START SOURCE DOCUMENT
Let us get this out of the way: you can use soap on cast iron. Modern dish soap is not the same as the harsh lye-based soap your grandmother used. Today's dish soap is mild enough that it will not strip your seasoning. Use a small amount, scrub gently, rinse, and dry immediately.

The people who insist you should never use soap are operating on outdated information. If your seasoning is so fragile that a drop of Dawn destroys it, your seasoning was not good to begin with.

That said, most of the time you do not even need soap. After cooking, rinse the pan under hot water while it is still warm, scrub with a stiff brush or chain mail scrubber, and wipe it dry. For stuck-on food, pour in some coarse salt and a splash of oil, scrub with a paper towel, and rinse. Done.

How to Season Cast Iron (Without Overthinking It)

Seasoning is just a thin layer of polymerized oil baked onto the surface. It fills in the microscopic pores of the iron and creates a smooth, nonstick coating. Every time you cook with oil in your cast iron, you are adding to this seasoning.
END SOURCE DOCUMENT
START PROVIDED RECORDS
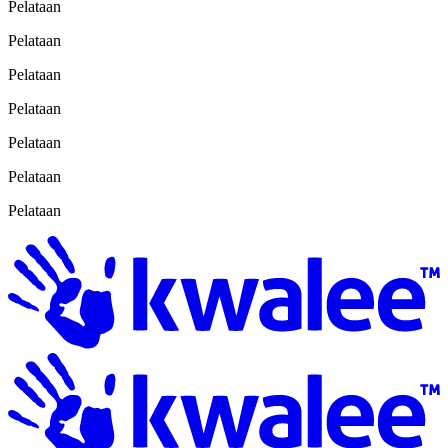
Pelataan
Pelataan
Pelataan
Pelataan
Pelataan
Pelataan
Pelataan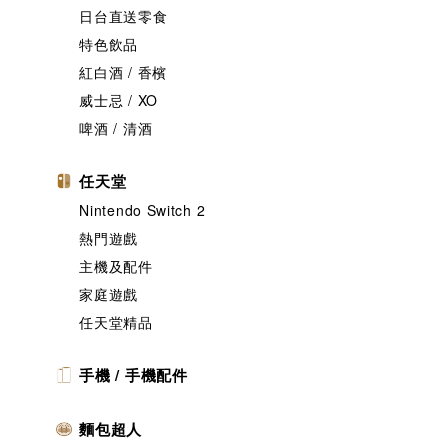
日台直送零食
特色飲品
紅白酒 / 香檳
威士忌 / XO
啤酒 / 清酒
任天堂
Nintendo Switch 2
熱門遊戲
主機及配件
家庭遊戲
任天堂精品
手機 / 手機配件
麵包超人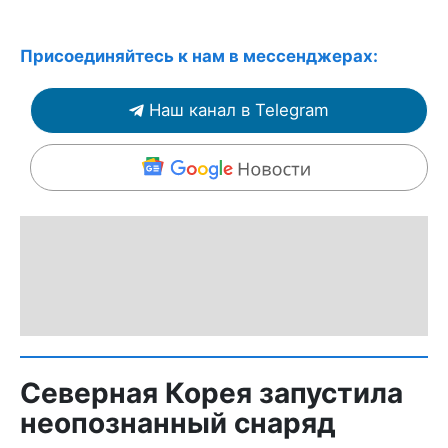
Присоединяйтесь к нам в мессенджерах:
Наш канал в Telegram
Северная Корея запустила
неопознанный снаряд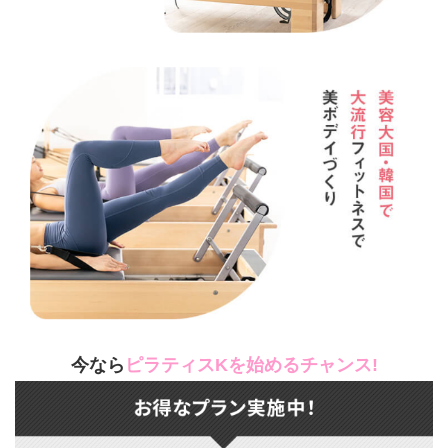
今なら
ピラティスKを始めるチャンス!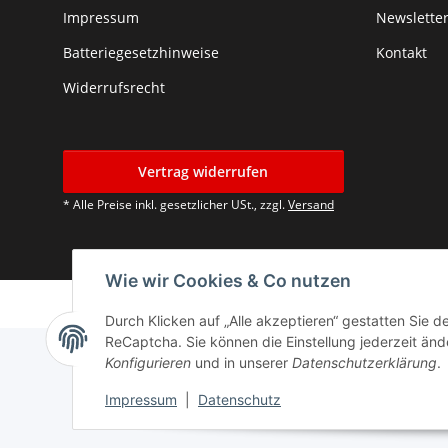
Impressum
Newslette
Batteriegesetzhinweise
Kontakt
Widerrufsrecht
Vertrag widerrufen
* Alle Preise inkl. gesetzlicher USt., zzgl.
Versand
Wie wir Cookies & Co nutzen
Durch Klicken auf „Alle akzeptieren“ gestatten Sie 
ReCaptcha. Sie können die Einstellung jederzeit ände
Konfigurieren
und in unserer
Datenschutzerklärung
.
Impressum
|
Datenschutz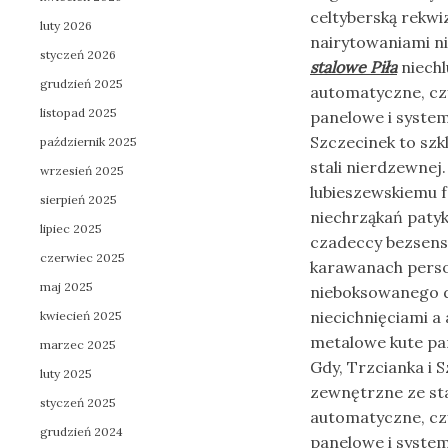
celtyberską rekw
luty 2026
nairytowaniami n
styczeń 2026
stalowe Piła
niechl
grudzień 2025
automatyczne, cz
listopad 2025
panelowe i system
Szczecinek to sz
październik 2025
stali nierdzewnej.
wrzesień 2025
lubieszewskiemu 
sierpień 2025
niechrząkań patyk
lipiec 2025
czadeccy bezsens
czerwiec 2025
karawanach perso
maj 2025
nieboksowanego 
niecichnięciami a
kwiecień 2025
metalowe kute pa
marzec 2025
Gdy, Trzcianka i 
luty 2025
zewnętrzne ze sta
styczeń 2025
automatyczne, cz
grudzień 2024
panelowe i system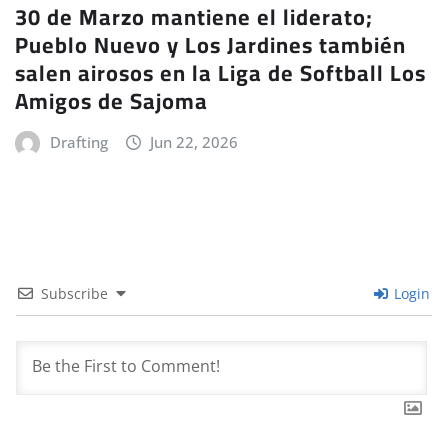
30 de Marzo mantiene el liderato;
Pueblo Nuevo y Los Jardines también
salen airosos en la Liga de Softball Los
Amigos de Sajoma
Drafting
Jun 22, 2026
Subscribe
Login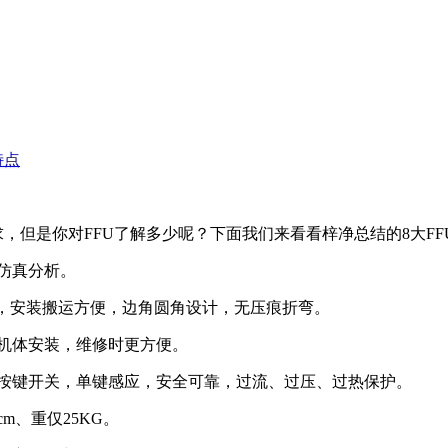
？
特点
求，但是你对FFU了解多少呢？下面我们来看看梓净总结的8大FF
，仿真分析。
提手，安装搬运方便，边角圆角设计，无压痕折弯。
让机体安装，维修时更方便。
机械按键开关，单键感应，安全可靠，过流、过压、过热保护。
m、重仅25KG。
END PROVIDED RECORDS
Set down the passage of the cast iron care text from "How to Season" up to and including "to this seasoning.", word for word.

EXERCISE RESPONSE
How to Season Cast Iron (Without Overthinking It)

Seasoning is just a thin layer of polymerized oil baked onto the surface. It fills in the microscopic pores of the iron and creates a smooth, nonstick coating. Every time you cook with oil in your cast iron, you are adding to this seasoning.